The surgeon seized Caitlin by her shoulders. ‘Are you crazy, little girl?’

Caitlin responded by biting his hand, hard. The surgeon cried out in pain and she wriggled free, twisting, staring at pairs of eyes behind masks, all of them in shock, uncertain what to do. Then she saw the nurse marching towards her.

She raised the scalpel, holding it by the handle like a dagger, brandishing it at everyone, beyond caring.

‘Get her off that table!’ she said, her voice cracking. ‘Get her off that table now!’

The entire theatre team stood motionless, staring at her in shock.

Except the big nurse, who pushed through, grabbed Caitlin’s free arm and yanked her so hard she almost fell over. Then she jerked her back across the room to the door, Caitlin’s trainers sliding on the tiled floor as she tried, with her failing strength, to resist.

‘Let me go, you ugly fucking cow!’ she hissed.

The nurse stopped to push open the door, then jerked Caitlin hard again. She stumbled forward, falling, and as she shot out her arm to cushion herself, the blade of the scalpel, still gripped tightly in her hand, sliced through the top of the woman’s cheekbone, cleanly through her right eye and the bridge of her nose.

The woman let out a terrible howl, her hands shooting to her face, blood jetting in every direction. She staggered against someone, wailing like a banshee, and several of the team rushed over to help and to stop her falling.

In the commotion, no one noticed Caitlin stumbling out.

116

Marlene Hartmann was striding anxiously down the tiled corridor, her normal steely composure already shot to pieces, when she heard the screams. She broke into a run, then saw what looked like utter mayhem spilling out of the operating theatre.

She stormed through the supplies room and saw her theatre team frantically trying to restrain the massive nurse, who had blood gouting from her face and spurting all over her white tunic. She was lashing out with all her considerable strength and screaming hysterically as, blood-spattered, Sir Roger Sirius and two junior surgeons, the anaesthetists and the scrub nurses all wrestled with her. Simona lay on the operating table, wires and lines all around her, oblivious to everything.

Gottverdammt, what is happening?’

‘The girl went crazy,’ Sirius said, panting.

Then, before he could say anything further, Draguta’s meaty fist smashed into his cheek, sending him reeling backwards and crashing on to the hard floor.

Marlene ran over to him, knelt and helped him to his feet. He looked dazed.

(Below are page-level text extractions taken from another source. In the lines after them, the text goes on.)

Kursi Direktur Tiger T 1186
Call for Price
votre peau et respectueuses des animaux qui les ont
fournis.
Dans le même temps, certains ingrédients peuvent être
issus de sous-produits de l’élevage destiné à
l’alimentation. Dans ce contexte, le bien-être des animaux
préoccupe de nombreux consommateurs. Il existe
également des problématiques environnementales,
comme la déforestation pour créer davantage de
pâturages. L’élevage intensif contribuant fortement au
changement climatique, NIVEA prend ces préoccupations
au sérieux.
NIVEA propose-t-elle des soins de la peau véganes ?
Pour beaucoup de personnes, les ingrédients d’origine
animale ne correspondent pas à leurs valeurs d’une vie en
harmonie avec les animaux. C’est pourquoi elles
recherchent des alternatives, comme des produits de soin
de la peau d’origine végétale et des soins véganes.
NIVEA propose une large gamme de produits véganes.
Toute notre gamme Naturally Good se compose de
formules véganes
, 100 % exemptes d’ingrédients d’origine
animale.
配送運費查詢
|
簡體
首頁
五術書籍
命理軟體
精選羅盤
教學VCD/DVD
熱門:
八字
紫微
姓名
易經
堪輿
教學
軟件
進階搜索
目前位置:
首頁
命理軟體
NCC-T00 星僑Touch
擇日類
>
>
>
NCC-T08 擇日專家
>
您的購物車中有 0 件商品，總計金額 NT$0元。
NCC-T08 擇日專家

‘There’s a police helicopter here!’ Marlene yelled at him. ‘We need to do a lock-down! Pull yourselves together! Do you understand?’

Draguta fell, with several green-gowned members of the team crashing down on top of her.

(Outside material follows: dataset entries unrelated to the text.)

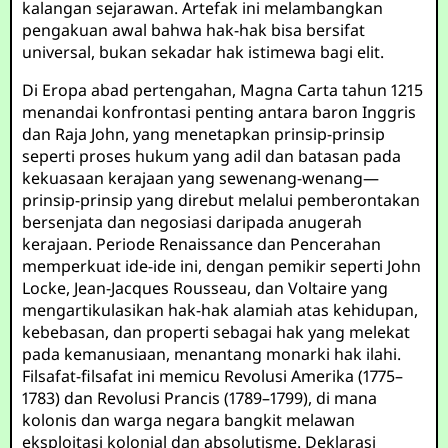
kalangan sejarawan. Artefak ini melambangkan
pengakuan awal bahwa hak-hak bisa bersifat
universal, bukan sekadar hak istimewa bagi elit.
Di Eropa abad pertengahan, Magna Carta tahun 1215
menandai konfrontasi penting antara baron Inggris
dan Raja John, yang menetapkan prinsip-prinsip
seperti proses hukum yang adil dan batasan pada
kekuasaan kerajaan yang sewenang-wenang—
prinsip-prinsip yang direbut melalui pemberontakan
bersenjata dan negosiasi daripada anugerah
kerajaan. Periode Renaissance dan Pencerahan
memperkuat ide-ide ini, dengan pemikir seperti John
Locke, Jean-Jacques Rousseau, dan Voltaire yang
mengartikulasikan hak-hak alamiah atas kehidupan,
kebebasan, dan properti sebagai hak yang melekat
pada kemanusiaan, menantang monarki hak ilahi.
Filsafat-filsafat ini memicu Revolusi Amerika (1775–
1783) dan Revolusi Prancis (1789–1799), di mana
kolonis dan warga negara bangkit melawan
eksploitasi kolonial dan absolutisme. Deklarasi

‘I’m blind!’ she screamed in Romanian. ‘God help me, I’m blind!’

‘Get her sedated!’ commanded Marlene. ‘Shut her up! Quickly!’

A junior anaesthetist grabbed a syringe, then scrabbled around on the trolley and picked up a vial.

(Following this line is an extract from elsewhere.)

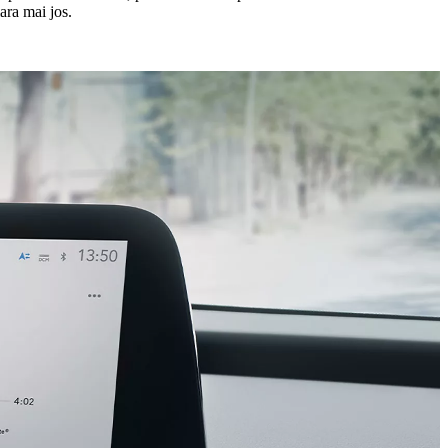
lara mai jos.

One of the nurses said, ‘We need to get Draguta to an eye hospital.’

‘Where’s the English girl? Caitlin? Where is she?’

Blank, dazed eyes stared at her.

‘WHERE IS THE ENGLISH GIRL?’ Marlene Hartmann shouted.

117

The roundabouts were getting worse. Caitlin, freezing cold, sleet tickling her face every few seconds, bumped against the wall, pushed herself away and almost fell over. It was an effort to move her feet. She dragged one, then the other. She was almost at the front of the building now. She could see a car park. Rows and rows of vehicles.

They came in and out of focus.

She stumbled through a flowerbed and nearly fell. Her iPod, dangling from a wire, tapped against her knee. She itched terribly.

They’re going to be angry with me. Mum. Luke. Dad. Gran. Shit, they’re going to be angry with me. Shit. Angry. Shit. Angry.

Above her was a terrible, loud, clattering roar.

She looked up, furiously scratching her chest. A few hundred feet above her head she saw a dark blue and yellow helicopter, like a huge mutant insect. And she saw the word police along its side.

Shit. Shit. Shit. They were coming to arrest her for stabbing the nurse.

She pressed against the wall, gulping air, fighting for every breath. The wall was moving, swaying. She inched forward. Saw the circular driveway. The helicopter swept away, making a wide arc. Then she saw a taxi, the same turquoise and white colours as the one that had brought them here.